Begleiter told the Russians the Cold War was over. He was the first to report to the Saudis that the Gulf War was looming. He even broke the news to Yasir Arafat’s aides that the United States was about to open a dialogue with Palestinian leaders. In 1990 he became the first and only Western news correspondent to accompany Soviet foreign minister Eduard Shevardnadze aboard a Soviet aircraft on an official diplomatic mission. Begleiter’s ninety-minute interview was the first of its kind before the collapse of the Soviet Union.
“What it meant,” Begleiter says, “was that the Soviet Union [was] now prepared to countenance the idea of an American news correspondent traveling with the Soviet foreign minister.”
As CNN’s world affairs correspondent from 1981 to 1999, Begleiter wrote and produced thousands of news reports and special programs that aired worldwide. He conceived and hosted Global View, a weekly interview program seen on CNN International, and coanchored International Hour, which aired daily during prime time. He also developed and hosted Cold War Postscript, a twenty-four-part weekly series about the connections between the history of the Cold War and today’s global affairs.
Begleiter joined CNN a year after the network was founded. “I was among the skeptics who did not think all-news television would succeed,” he says. “Obviously I was very badly wrong.” He is now the Distinguished Journalist in Residence at the University of Delaware.
Irving R. Levine ’44
Blame Brown for the only time in Irving R. Levine’s career that the great television journalist was caught without his trademark bow tie. As the 1994 Commencement grand marshal, Levine appeared with a necktie in public for the first time in his life: “I needed help in tying it,” he said.

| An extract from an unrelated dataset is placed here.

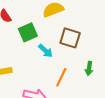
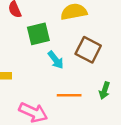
orange line: (61, 77) -> (69, 95), turned 54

One of the true pioneers of broadcast news, Levine covered various airlifts, invasions, and international summits, but he will always be remembered as the first television-network correspondent to cover the economy full-time. He created the post of chief economics reporter at NBC in 1971, and when he reached mandatory retirement age in 1995, the network retired the title along with him.

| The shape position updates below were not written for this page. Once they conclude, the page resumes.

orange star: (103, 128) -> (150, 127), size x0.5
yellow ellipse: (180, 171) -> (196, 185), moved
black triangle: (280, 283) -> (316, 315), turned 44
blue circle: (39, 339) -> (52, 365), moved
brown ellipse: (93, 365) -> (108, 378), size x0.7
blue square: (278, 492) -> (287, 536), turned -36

While covering both the recessions of the 1970s and the booming economy of the 1980s, Levine became a master of explaining complex economic issues in terms that lay people could understand. “It sounds self-serving,” Levine said upon leaving NBC, “but I’ve always made a great effort to stay away from the jargon and use terminology that viewers can understand.”
In 1995 Levine received the Lifetime Achievement Award from the National Broadcasters Hall of Fame. He has written four books, including Main Street, USSR, which had the distinction of being both a nonfiction best-seller and a university textbook. Four years ago, Levine became dean of the college at Lynn University in Boca Raton, Florida.